The TGA says pharmacies may source unapproved NVPs from “Australian sponsors and/or wholesalers or directly from overseas” and can “hold the unapproved NVPs in your dispensary until you receive a prescription” from an AP or under an SAS.5 However, pharmacies are advised to check with the NVP sponsor or wholesaler “about conformance to TGO 110 prior to ordering the products”.5 The TGA warns pharmacists that only products that conform to TGO 110 requirements should be dispensed.5
According to the TGA, “pharmacists can dispense a prescription for NVPs with evidence of an AP or SAS B approval, subject to any applicable state or territory restrictions or requirements”.5
Only via pharmacies on prescription
Referring to this year’s vaping law changes, Minister Butler said on the 7.30 program: “The only way companies will be able to import vapes is to demonstrate that they’ll be for sale through a pharmacy on prescription by a health professional and that they comply with new standards.
“No more bubble gum flavours, no more pink unicorns on the wrappers – they’ve got to be pharmaceutical style with plain flavours, and not disposable.
“There’ll be products that are assessed against standards set in place by the TGA. At the end of the day, a sponsor needs to submit a product for approval … if there are products in the marketplace that comply with the standards, they need to be free of chemicals that the TGA lists as particularly dangerous [and] they need to be at particular nicotine levels – as well as all the other things I’ve set out around flavouring and presentation.

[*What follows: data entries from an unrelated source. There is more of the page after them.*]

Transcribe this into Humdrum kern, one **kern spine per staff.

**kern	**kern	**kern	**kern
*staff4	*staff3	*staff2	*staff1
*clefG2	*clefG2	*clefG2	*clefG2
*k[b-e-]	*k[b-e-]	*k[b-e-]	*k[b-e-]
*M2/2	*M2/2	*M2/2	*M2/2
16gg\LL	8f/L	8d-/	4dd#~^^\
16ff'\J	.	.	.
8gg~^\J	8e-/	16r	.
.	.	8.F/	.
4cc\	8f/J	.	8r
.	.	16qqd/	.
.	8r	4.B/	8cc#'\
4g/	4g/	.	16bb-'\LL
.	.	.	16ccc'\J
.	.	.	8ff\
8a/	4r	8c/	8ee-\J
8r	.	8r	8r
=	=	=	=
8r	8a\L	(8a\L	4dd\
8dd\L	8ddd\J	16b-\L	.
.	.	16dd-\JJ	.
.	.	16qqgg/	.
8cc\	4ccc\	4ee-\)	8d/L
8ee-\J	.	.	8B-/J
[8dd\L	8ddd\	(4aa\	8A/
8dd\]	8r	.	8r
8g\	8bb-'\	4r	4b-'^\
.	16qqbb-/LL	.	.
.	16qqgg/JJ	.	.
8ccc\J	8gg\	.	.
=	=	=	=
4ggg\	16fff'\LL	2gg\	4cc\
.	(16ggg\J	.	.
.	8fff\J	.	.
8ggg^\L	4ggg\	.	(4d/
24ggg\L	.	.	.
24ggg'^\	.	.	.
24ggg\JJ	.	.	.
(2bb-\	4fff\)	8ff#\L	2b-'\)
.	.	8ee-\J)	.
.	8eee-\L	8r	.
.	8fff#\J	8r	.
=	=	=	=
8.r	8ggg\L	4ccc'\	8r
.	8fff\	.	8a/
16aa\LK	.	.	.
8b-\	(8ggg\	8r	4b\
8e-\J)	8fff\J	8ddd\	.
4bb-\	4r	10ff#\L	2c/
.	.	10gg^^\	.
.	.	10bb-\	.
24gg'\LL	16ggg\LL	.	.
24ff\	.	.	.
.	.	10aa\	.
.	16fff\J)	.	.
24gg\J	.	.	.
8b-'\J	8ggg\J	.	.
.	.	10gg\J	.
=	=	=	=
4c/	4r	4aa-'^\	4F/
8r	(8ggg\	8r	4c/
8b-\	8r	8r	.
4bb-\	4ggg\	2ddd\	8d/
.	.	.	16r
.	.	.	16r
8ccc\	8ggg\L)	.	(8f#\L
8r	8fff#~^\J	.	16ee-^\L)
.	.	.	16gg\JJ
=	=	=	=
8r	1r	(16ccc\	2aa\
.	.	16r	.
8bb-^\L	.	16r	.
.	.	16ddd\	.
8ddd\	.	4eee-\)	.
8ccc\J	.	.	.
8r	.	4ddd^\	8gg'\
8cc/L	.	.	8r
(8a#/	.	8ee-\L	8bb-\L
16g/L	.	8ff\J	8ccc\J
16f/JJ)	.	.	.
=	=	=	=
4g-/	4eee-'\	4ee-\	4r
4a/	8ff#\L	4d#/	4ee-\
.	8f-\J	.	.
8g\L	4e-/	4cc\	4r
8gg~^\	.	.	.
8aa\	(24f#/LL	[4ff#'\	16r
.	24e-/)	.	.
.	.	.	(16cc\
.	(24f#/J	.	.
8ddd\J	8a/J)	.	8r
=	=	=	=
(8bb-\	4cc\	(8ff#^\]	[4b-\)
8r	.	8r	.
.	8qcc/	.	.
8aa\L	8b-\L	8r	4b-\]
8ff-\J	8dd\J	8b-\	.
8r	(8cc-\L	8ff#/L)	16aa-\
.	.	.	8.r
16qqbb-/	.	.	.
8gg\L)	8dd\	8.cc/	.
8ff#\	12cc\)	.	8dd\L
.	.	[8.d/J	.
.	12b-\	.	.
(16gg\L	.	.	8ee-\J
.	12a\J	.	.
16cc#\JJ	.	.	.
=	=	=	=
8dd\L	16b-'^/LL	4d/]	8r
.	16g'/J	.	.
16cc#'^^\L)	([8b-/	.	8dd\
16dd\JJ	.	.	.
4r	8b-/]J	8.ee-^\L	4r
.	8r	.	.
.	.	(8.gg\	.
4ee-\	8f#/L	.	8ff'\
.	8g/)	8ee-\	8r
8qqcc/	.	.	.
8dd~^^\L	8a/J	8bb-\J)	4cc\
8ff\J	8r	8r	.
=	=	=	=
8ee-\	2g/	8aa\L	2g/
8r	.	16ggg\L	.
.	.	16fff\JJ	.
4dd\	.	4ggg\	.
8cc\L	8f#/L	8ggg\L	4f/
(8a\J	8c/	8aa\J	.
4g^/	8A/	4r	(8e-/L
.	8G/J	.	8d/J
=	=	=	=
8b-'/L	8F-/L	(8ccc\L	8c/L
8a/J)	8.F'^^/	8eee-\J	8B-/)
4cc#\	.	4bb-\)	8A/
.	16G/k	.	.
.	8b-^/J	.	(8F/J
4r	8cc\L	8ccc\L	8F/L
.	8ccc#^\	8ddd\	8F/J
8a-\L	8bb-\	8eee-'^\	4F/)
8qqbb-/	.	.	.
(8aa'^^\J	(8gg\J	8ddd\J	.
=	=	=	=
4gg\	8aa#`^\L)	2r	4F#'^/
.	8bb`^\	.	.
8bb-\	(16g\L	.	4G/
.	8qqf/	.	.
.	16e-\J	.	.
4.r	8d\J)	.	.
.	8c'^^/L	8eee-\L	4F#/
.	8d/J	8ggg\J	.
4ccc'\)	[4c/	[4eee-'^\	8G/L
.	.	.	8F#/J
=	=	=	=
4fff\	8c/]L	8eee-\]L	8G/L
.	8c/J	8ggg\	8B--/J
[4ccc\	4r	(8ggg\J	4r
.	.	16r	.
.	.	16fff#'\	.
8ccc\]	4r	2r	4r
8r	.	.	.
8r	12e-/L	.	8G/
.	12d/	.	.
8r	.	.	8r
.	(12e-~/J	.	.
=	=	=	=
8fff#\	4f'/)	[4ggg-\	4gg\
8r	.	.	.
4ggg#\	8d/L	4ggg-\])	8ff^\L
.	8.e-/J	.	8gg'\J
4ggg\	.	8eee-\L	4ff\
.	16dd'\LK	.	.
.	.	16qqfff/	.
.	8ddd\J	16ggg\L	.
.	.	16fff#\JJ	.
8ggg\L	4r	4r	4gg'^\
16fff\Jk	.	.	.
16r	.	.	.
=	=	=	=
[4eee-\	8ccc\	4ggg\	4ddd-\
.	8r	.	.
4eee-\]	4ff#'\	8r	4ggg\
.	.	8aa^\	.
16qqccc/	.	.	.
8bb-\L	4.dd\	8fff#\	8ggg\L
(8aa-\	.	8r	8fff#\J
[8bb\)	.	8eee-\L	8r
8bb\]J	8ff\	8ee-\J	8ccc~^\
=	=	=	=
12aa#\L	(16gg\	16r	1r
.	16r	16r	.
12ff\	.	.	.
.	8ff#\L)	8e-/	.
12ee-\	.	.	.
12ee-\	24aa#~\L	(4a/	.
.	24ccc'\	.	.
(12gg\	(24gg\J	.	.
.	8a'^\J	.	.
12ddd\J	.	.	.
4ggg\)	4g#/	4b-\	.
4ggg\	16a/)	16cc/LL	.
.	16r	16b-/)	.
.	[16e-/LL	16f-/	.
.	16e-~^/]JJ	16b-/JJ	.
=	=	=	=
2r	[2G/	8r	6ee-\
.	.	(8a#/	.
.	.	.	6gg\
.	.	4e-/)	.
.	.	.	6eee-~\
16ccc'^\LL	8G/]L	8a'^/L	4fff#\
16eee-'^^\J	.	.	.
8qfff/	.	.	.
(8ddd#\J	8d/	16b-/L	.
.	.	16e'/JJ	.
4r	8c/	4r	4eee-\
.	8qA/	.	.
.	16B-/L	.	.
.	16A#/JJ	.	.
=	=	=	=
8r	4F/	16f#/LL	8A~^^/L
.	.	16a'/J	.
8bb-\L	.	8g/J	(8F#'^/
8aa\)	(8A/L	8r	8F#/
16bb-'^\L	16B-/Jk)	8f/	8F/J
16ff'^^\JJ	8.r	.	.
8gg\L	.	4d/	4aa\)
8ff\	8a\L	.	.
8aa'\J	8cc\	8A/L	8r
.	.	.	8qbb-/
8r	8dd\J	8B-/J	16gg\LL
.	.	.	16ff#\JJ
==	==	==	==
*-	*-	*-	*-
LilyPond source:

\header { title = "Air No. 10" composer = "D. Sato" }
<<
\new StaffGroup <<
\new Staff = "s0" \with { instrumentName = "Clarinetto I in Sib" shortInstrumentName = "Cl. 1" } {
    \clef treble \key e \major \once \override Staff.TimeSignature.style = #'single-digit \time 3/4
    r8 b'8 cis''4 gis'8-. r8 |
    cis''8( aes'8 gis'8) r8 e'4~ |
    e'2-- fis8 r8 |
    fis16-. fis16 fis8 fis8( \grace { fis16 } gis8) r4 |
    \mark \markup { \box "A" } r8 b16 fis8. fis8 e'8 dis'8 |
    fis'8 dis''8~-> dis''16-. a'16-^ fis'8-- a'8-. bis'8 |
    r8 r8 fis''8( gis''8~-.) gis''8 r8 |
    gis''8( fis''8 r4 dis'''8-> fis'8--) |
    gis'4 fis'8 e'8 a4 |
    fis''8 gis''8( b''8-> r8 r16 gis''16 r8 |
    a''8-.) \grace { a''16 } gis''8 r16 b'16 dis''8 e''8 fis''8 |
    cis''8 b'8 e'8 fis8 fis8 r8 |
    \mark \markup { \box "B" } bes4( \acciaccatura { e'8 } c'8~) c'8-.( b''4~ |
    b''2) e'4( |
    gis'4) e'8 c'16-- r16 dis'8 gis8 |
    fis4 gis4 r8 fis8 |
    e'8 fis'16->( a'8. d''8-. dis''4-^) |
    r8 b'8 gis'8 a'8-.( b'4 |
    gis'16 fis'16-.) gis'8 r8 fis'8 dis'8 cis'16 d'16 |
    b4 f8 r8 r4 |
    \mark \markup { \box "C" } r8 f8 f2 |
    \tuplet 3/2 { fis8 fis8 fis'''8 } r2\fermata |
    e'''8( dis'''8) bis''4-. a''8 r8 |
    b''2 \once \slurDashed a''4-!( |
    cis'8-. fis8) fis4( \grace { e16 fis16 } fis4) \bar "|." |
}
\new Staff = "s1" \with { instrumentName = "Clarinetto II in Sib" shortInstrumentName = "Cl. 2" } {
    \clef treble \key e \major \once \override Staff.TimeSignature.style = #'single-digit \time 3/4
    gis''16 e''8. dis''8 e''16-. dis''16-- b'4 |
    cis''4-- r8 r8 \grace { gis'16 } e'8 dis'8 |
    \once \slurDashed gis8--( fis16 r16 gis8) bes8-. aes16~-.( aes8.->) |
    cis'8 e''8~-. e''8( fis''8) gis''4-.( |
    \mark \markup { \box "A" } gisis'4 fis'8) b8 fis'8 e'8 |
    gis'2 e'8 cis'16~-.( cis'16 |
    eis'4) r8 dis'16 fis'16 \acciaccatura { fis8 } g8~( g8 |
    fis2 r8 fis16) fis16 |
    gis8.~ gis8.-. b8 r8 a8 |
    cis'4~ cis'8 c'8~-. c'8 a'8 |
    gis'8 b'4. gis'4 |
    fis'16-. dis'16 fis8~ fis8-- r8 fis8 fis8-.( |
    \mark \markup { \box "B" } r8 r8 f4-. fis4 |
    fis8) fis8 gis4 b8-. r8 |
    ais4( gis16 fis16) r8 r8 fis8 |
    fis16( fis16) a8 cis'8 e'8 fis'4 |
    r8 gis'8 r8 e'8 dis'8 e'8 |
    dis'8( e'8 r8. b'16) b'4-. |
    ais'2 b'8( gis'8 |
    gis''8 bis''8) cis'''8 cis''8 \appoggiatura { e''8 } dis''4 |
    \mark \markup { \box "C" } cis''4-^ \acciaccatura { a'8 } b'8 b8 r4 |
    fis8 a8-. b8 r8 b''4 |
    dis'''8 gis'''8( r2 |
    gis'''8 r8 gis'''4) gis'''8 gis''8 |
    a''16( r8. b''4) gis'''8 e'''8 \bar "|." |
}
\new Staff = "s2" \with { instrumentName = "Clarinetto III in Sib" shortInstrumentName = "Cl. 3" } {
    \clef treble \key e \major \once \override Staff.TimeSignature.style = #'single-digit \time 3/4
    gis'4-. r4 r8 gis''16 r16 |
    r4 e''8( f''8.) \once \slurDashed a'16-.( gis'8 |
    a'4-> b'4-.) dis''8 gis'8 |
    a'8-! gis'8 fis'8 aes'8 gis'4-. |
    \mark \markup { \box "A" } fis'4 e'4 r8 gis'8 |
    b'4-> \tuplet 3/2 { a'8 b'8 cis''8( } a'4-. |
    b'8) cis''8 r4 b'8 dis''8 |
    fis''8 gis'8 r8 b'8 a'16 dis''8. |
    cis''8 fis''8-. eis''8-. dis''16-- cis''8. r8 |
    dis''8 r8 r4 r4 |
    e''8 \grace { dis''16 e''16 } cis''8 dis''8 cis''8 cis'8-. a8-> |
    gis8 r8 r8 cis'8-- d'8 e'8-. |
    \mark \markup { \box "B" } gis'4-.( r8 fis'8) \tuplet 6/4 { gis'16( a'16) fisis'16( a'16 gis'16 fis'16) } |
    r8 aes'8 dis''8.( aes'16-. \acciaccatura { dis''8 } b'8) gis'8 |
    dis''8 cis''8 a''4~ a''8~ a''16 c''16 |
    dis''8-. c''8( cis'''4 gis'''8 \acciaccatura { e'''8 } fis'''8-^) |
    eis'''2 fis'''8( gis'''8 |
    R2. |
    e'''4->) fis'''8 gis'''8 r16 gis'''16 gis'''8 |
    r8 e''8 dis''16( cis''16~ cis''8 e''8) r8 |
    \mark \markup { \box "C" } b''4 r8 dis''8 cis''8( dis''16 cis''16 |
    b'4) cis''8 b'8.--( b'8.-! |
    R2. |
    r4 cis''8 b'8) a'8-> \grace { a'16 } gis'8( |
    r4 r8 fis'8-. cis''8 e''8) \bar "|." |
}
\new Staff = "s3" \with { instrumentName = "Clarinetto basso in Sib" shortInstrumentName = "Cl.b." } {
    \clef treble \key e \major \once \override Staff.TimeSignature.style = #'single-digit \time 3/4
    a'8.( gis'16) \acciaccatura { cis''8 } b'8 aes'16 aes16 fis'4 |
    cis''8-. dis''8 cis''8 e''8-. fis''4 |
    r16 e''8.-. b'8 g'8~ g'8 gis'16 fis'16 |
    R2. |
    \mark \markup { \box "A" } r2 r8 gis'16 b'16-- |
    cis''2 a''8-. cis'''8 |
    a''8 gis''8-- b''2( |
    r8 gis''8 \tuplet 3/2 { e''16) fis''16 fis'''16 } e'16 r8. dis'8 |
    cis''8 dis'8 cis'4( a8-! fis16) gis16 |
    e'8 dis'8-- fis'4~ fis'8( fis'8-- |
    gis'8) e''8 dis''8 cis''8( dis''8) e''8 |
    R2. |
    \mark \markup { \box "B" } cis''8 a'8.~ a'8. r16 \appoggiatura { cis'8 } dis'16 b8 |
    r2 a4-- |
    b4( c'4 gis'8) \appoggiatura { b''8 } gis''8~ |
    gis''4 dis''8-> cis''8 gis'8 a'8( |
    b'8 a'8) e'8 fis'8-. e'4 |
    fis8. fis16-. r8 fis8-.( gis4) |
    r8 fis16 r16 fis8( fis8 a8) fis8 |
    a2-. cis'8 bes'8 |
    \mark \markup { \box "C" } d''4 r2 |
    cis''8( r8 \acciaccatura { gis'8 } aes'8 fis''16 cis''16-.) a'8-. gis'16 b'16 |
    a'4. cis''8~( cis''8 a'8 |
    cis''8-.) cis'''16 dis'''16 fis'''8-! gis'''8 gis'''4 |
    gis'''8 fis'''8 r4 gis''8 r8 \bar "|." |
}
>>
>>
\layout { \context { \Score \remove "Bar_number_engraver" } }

“If they’re compliant with those standards and can be prescribed by doctors as a smoking cessation device to help people with nicotine addiction, that’s something that will be able to be imported and sold through pharmacies only.
“Vaping is an emerging technology and we’ve got the chance to nip this in the bud. It’s going to be difficult because it really has flourished over the last two or three years.”